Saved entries
────────────────────────────────────────
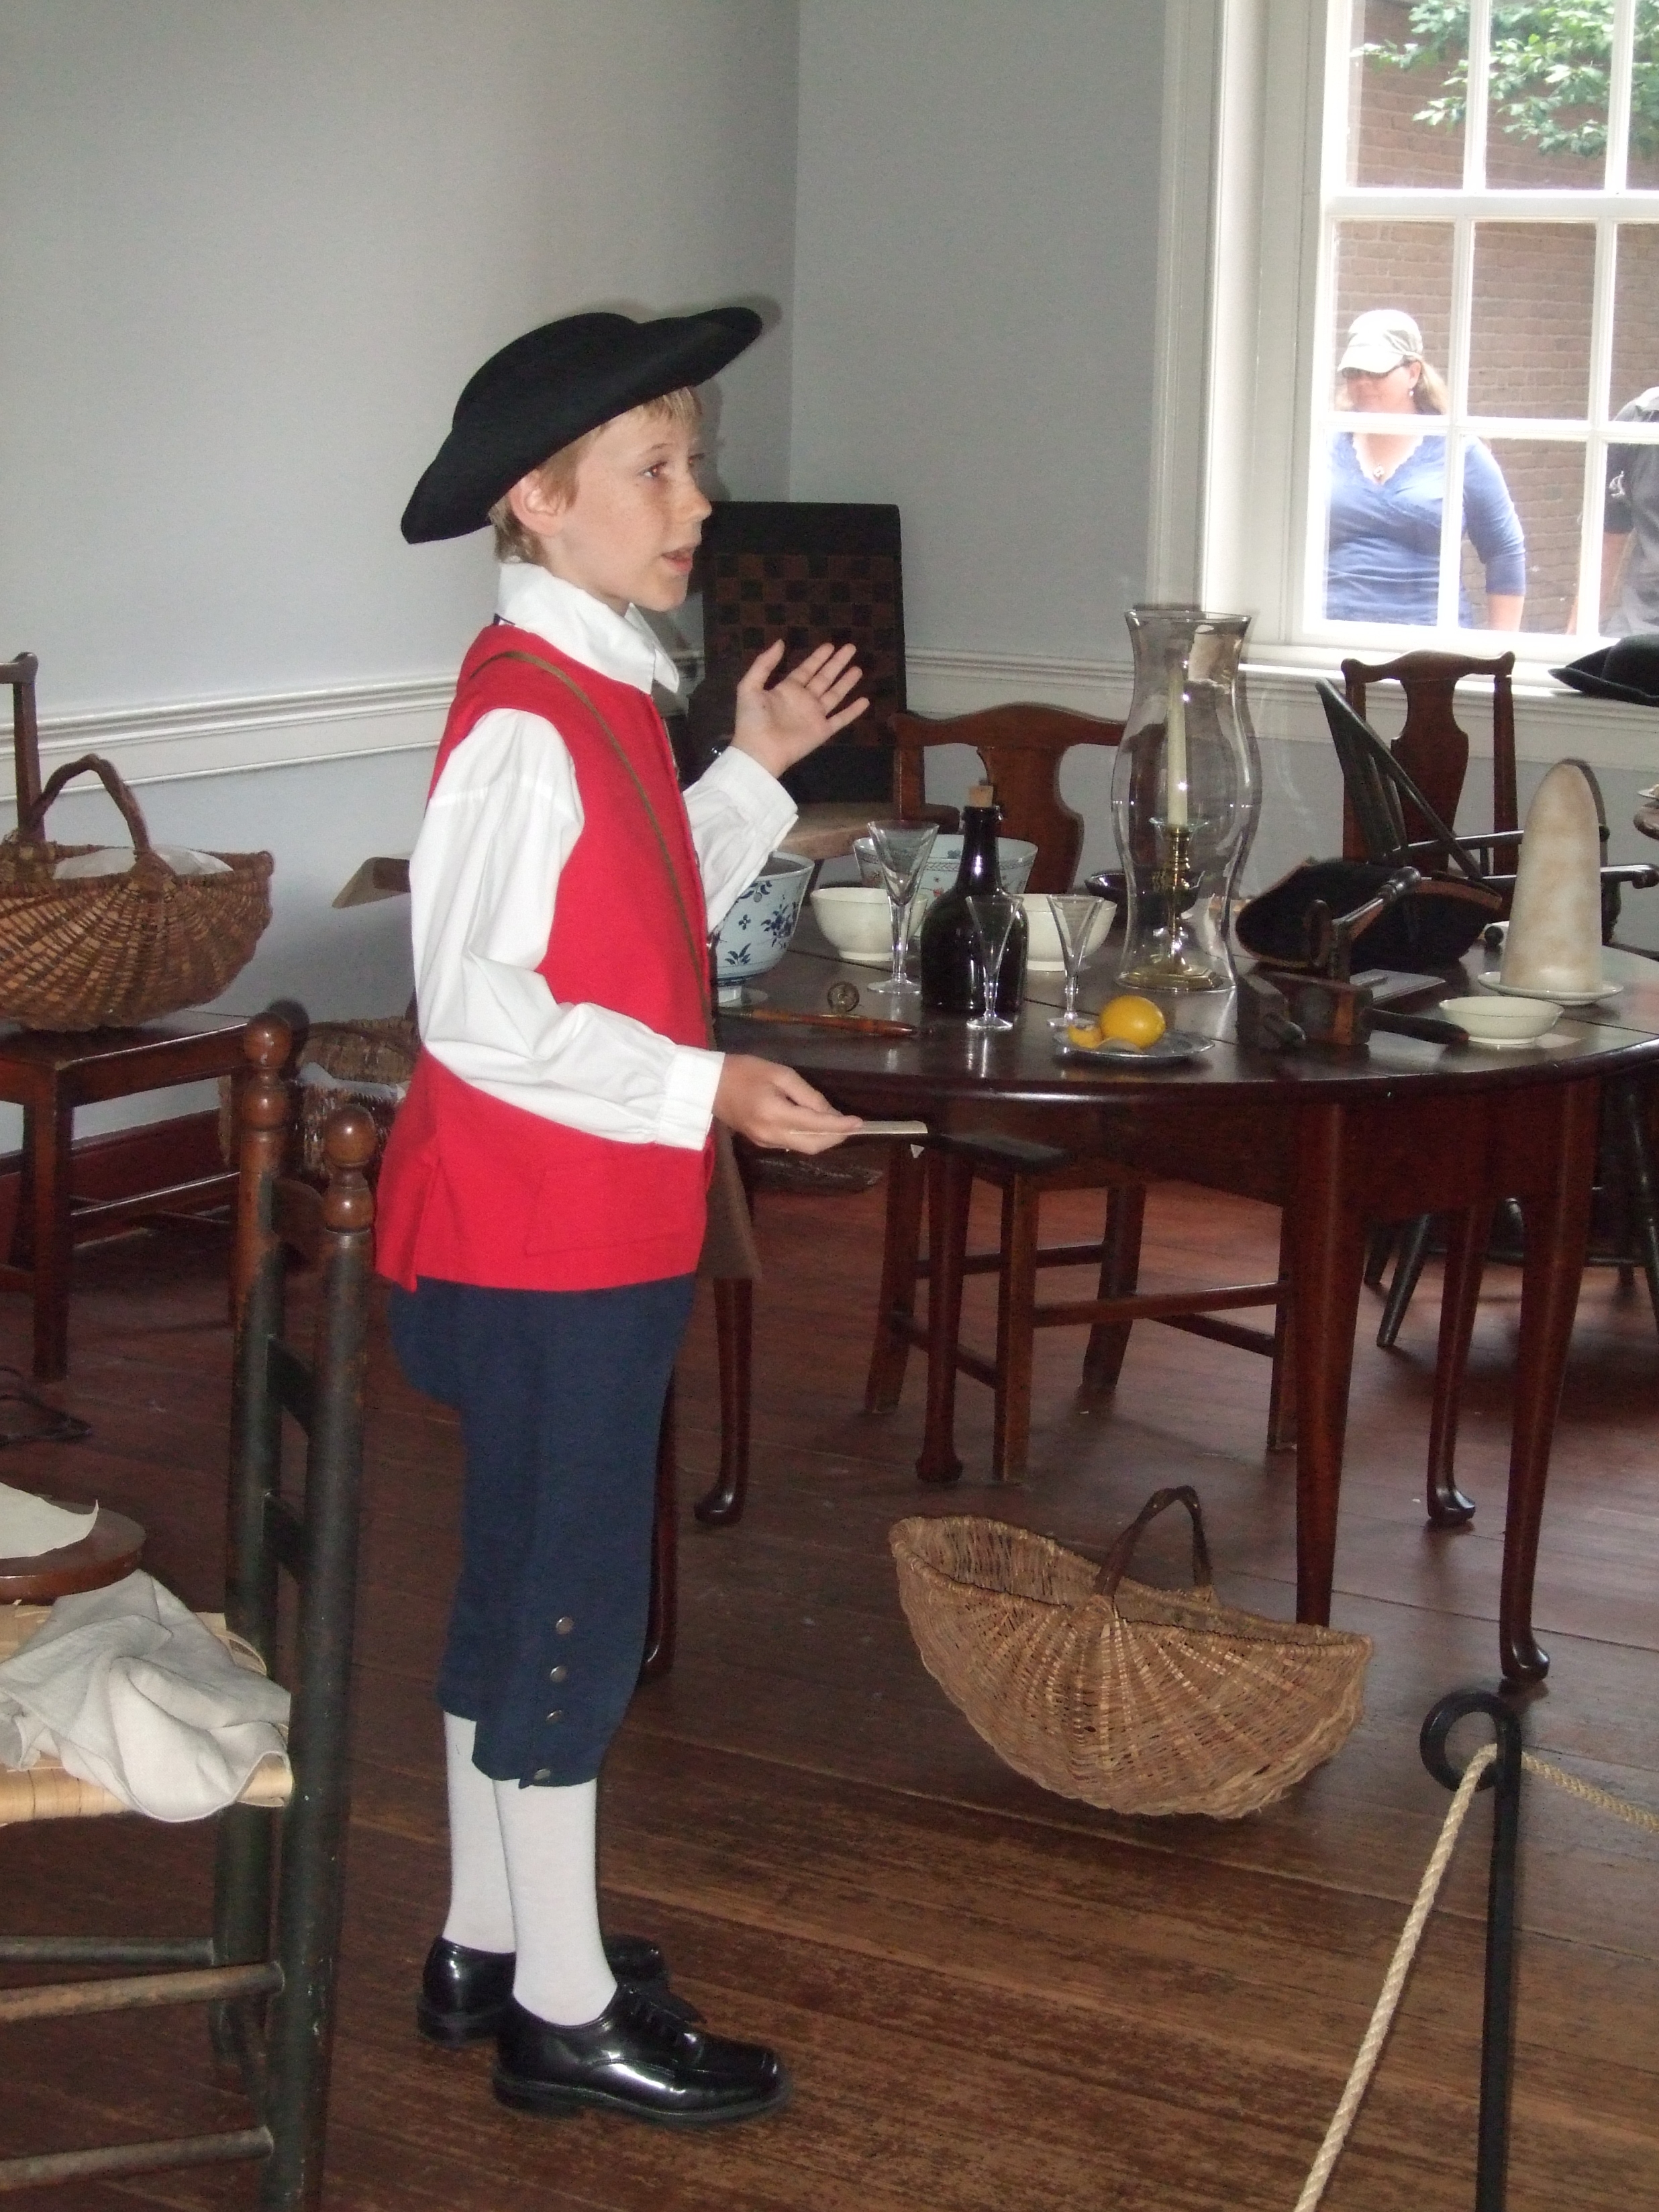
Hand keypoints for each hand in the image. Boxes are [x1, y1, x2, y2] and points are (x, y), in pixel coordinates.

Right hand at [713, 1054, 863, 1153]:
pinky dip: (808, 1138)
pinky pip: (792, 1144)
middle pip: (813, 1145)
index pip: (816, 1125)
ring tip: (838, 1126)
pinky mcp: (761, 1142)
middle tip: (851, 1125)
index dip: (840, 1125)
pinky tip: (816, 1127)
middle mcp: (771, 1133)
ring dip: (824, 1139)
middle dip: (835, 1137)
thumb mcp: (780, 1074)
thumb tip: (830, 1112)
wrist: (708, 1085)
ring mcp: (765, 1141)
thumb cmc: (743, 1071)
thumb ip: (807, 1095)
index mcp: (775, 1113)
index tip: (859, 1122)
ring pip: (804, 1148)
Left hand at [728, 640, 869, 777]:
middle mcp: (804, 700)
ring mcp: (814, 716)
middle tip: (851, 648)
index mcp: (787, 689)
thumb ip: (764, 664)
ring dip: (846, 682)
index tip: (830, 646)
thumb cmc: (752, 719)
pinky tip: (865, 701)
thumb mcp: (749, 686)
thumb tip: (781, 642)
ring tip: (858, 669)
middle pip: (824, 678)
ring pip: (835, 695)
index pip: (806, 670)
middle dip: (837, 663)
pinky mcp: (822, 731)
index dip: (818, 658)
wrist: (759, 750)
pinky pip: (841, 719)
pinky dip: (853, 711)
────────────────────────────────────────
Could you restate word for word the lines above from the one containing "middle tip: (851, 1125)" through the one containing "middle pip: (824, 678)", both included, and nothing else?

middle tip: (851, 1125)
index dip: (840, 1125)
pinky tip: (816, 1127)
middle mcp: (771, 1133)
ring dip: (824, 1139)
middle dip: (835, 1137)
thumb mcp: (780, 1074)
thumb tip: (830, 1112)
wrist: (708, 1085)
ring mcp: (765, 1141)
thumb cmc: (743, 1071)
thumb ip: (807, 1095)
index mcp: (775, 1113)
index tip: (859, 1122)
ring pip: (804, 1148)
Left hand at [728, 640, 869, 777]:
middle mcp: (804, 700)
ring mcp: (814, 716)
middle tip: (851, 648)
index mcp: (787, 689)
thumb ip: (764, 664)
ring dip: (846, 682)
index tip: (830, 646)
thumb cmc: (752, 719)
pinky tip: (865, 701)
thumb mcp: (749, 686)
thumb tip: (781, 642)
ring tip: (858, 669)
middle pip: (824, 678)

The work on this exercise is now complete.